Food for thought, John. The Word of God has been translated, revised, edited, and refined over time, to the extent that not only is it not a caterpillar anymore, it is not recognizable as a "small butterfly" either. If a lector, or priest is able to read The Word of God and "inspire" the listener to follow the examples, laws, and teachings it is a diluted experience at best. The Word of God is not easy to read and comprehend, so suffice it to say, that "caterpillar" of inspiration can never be experienced again.

I like the analogy though. The caterpillar, crawls humbly along the ground, and must die in order to become a butterfly, emerging from the cocoon in a totally different life form, with wings to fly, and in colors that defy description. I visited a butterfly farm on one of the Caribbean islands a few years back, and found the death/life cycle most interesting.

Dan said...

Thanks for summoning me to reflect upon the transformations in my own self-awareness. Indeed I cannot go back to the simple self-awareness and perceptions of childhood. Nonetheless I can trust that I was once a much more simple, less complex individual.

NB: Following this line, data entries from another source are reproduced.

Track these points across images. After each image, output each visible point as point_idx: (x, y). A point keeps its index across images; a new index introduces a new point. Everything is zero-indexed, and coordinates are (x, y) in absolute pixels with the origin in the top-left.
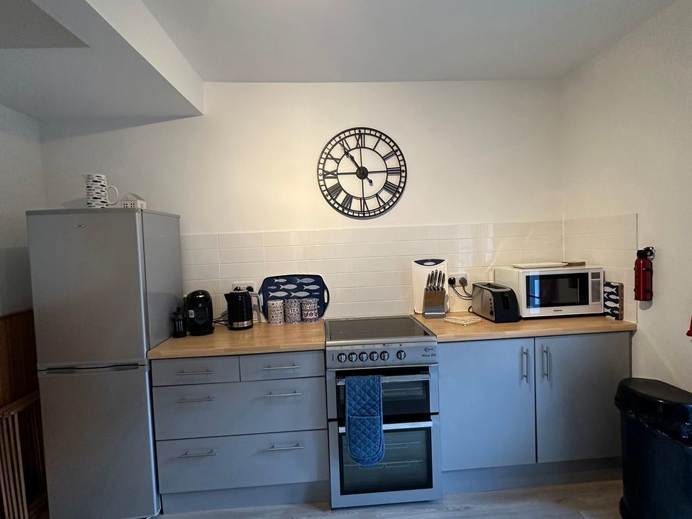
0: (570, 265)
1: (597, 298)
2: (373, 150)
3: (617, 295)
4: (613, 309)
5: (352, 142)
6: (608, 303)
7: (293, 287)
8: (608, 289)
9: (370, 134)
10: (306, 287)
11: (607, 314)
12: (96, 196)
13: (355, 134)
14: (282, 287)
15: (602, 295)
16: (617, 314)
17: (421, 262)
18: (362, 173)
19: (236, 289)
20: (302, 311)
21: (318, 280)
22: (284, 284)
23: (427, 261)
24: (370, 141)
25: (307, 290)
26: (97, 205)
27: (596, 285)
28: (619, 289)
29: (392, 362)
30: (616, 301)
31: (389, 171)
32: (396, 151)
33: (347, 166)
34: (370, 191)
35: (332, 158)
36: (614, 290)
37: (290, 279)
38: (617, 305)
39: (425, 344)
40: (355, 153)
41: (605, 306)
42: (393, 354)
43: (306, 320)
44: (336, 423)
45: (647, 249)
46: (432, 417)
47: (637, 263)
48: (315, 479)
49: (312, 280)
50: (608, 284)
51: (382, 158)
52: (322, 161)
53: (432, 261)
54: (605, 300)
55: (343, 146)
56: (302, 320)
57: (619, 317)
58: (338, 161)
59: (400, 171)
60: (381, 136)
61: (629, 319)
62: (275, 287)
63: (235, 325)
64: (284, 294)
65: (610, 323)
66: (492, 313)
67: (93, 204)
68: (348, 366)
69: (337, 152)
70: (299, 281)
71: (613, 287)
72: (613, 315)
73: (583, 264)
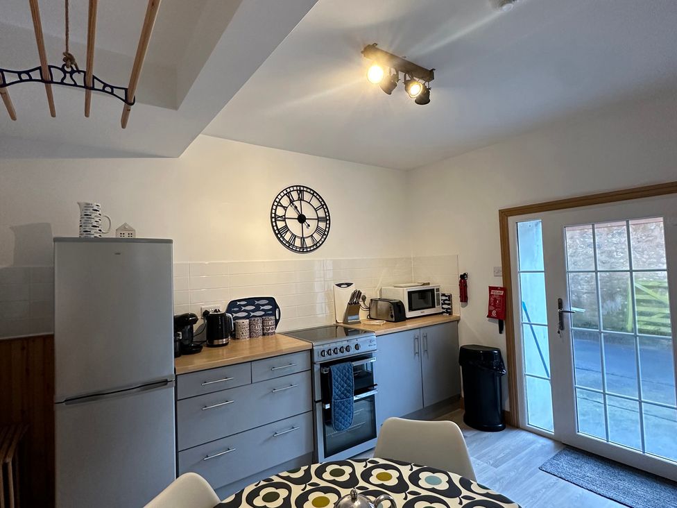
0: (424, 284)
1: (438, 304)
2: (309, 203)
3: (449, 301)
4: (447, 309)
5: (295, 195)
6: (444, 306)
7: (252, 308)
8: (444, 298)
9: (307, 191)
10: (262, 308)
11: (444, 312)
12: (95, 224)
13: (297, 190)
14: (243, 308)
15: (441, 302)
16: (449, 312)
17: (339, 285)
18: (302, 219)
19: (216, 311)
20: (263, 326)
21: (271, 301)
22: (245, 306)
23: (343, 284)
24: (307, 196)
25: (263, 310)
26: (95, 233)
27: (438, 295)
28: (450, 297)
29: (353, 352)
30: (449, 304)
31: (319, 219)
32: (323, 205)
33: (291, 213)
34: (307, 232)
35: (282, 206)
36: (447, 298)
37: (250, 301)
38: (450, 307)
39: (368, 338)
40: (297, 204)
41: (443, 308)
42: (353, 347)
43: (268, 334)
44: (321, 403)
45: (465, 274)
46: (375, 387)
47: (460, 282)
48: (303, 454)
49: (265, 302)
50: (443, 295)
51: (315, 209)
52: (274, 207)
53: (346, 284)
54: (442, 304)
55: (289, 197)
56: (264, 334)
57: (450, 313)
58: (285, 208)
59: (326, 219)
60: (314, 193)
61: (456, 314)
62: (237, 309)
63: (216, 342)
64: (245, 314)
65: (446, 318)
66: (392, 316)
67: (92, 232)
68: (327, 358)
69: (285, 201)
70: (257, 302)
71: (446, 296)
72: (447, 312)
73: (429, 284)
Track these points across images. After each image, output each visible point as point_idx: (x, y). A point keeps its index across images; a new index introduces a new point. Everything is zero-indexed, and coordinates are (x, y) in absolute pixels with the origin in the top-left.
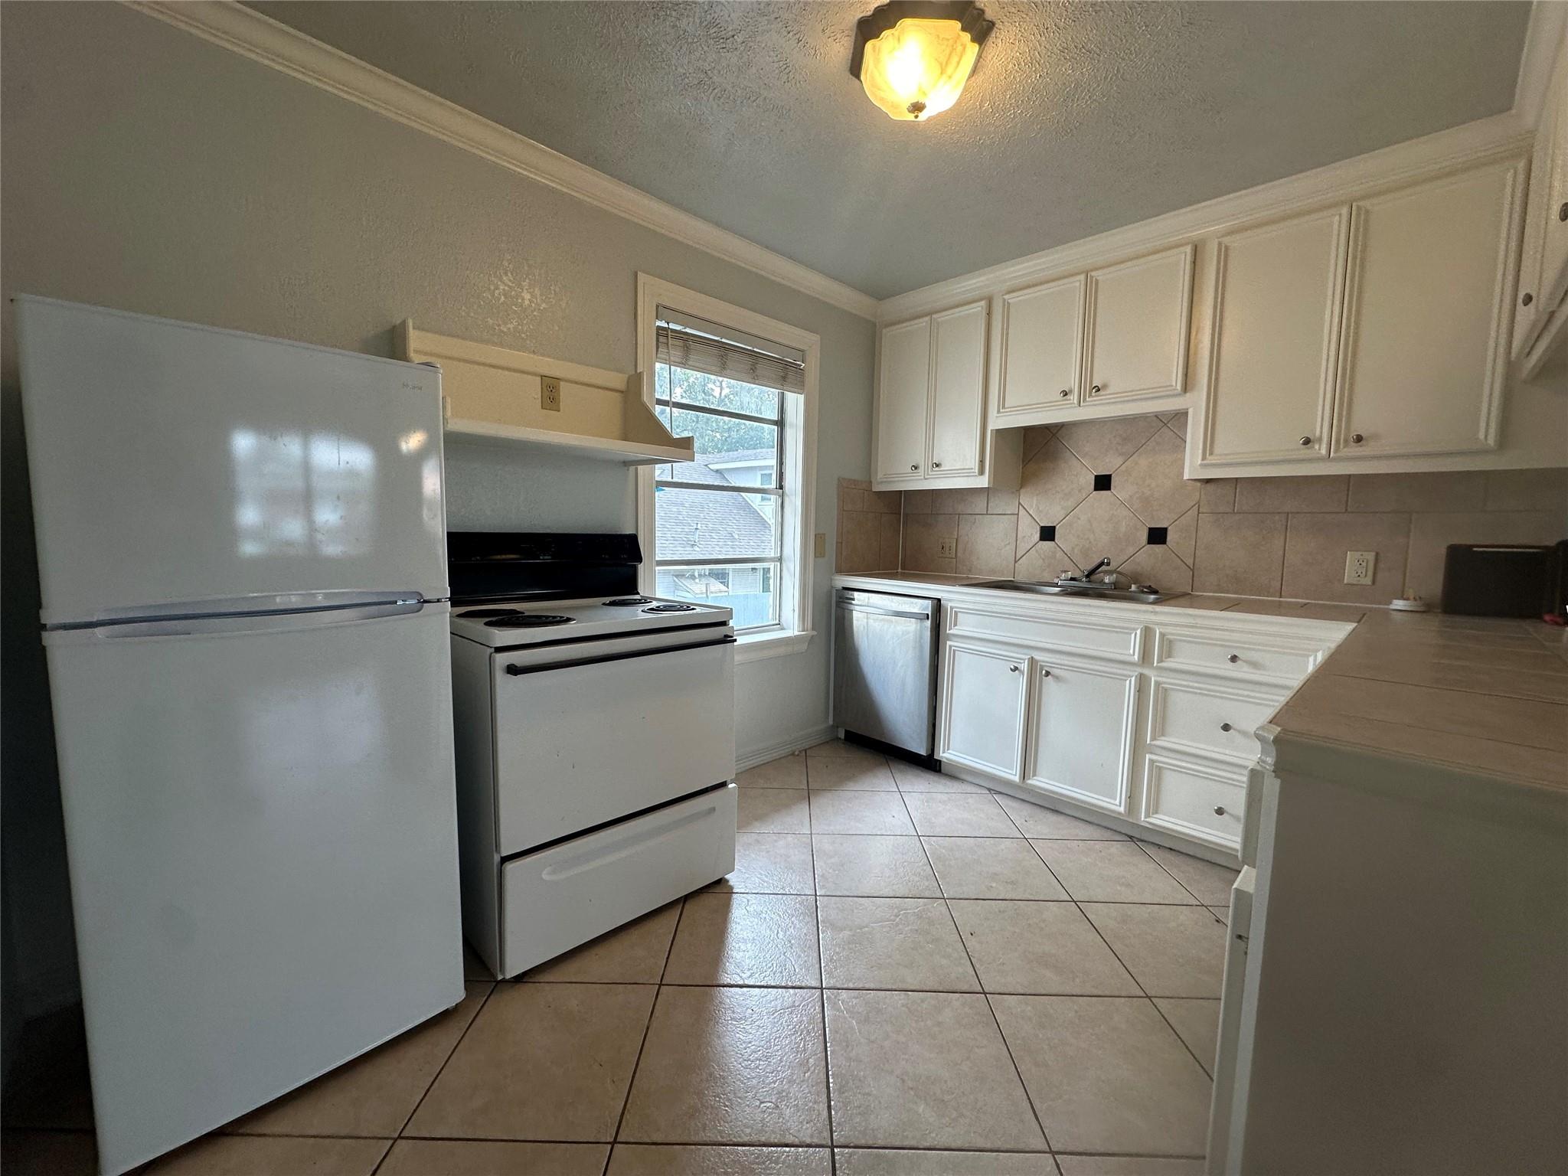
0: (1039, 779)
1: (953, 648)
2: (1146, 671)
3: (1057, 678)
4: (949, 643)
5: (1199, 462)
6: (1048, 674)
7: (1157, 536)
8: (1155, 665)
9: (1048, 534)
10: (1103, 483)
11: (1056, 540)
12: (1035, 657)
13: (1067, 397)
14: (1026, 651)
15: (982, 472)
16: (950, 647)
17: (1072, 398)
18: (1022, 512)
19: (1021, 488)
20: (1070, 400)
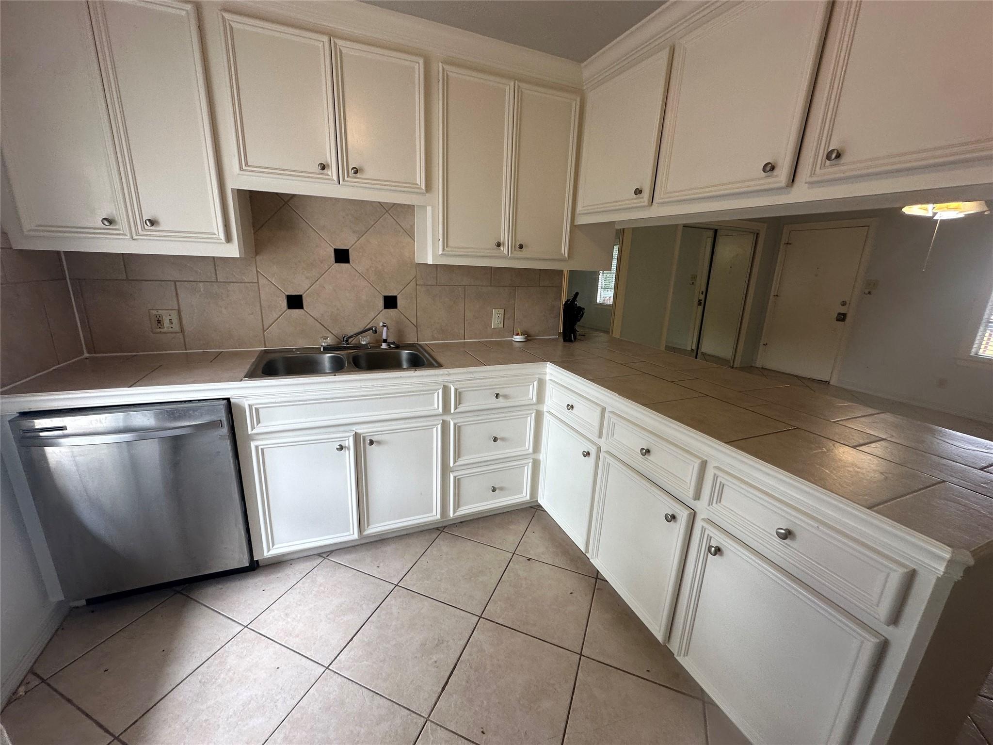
0: (374, 526)
1: (260, 448)
2: (447, 418)
3: (379, 443)
4: (253, 445)
5: (441, 252)
6: (371, 442)
7: (390, 302)
8: (452, 411)
9: (295, 302)
10: (342, 256)
11: (304, 308)
12: (357, 431)
13: (325, 171)
14: (347, 428)
15: (229, 239)
16: (257, 447)
17: (329, 173)
18: (262, 281)
19: (256, 255)
20: (327, 175)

So too our creedal narratives were most probably much more simple and less complex than they now are. My guess is that Muslim faith displaced Christianity overnight because it has a faith that is extremely simple: "There is no god but God. Mohammad is God's prophet."

Why not embrace such simplicity?

John Kotre said...

Amen to such simplicity!

Sue W said...

“You can't go home again.” Was this phrase in the caterpillar's mind as he looked at the discarded casing? “You mean I once fit in that casing? I don't remember.” In some ways, I feel like the caterpillar: I don't remember what or how the knowledge got into my brain when in high school or the university. I changed even after earning a Master's degree. I can read a pseudo-biography from those schooldays, but I am reading the past events from a different perspective, an older woman. I can revisit the school, but not as the fifteen-year-old. As for hearing the Word of God, pastors can repeat the same biblical verse, but some paraphrase, some read directly from a Bible, and some speak as storytellers. I can revisit the biblical verses but the interpretations makes me hear God's words differently each time. While I won't hear God's word the same way each time nor return to the young woman attending high school classes, a part of me does remember.

Ritergal said...

What fascinating implications this has for memoir writers!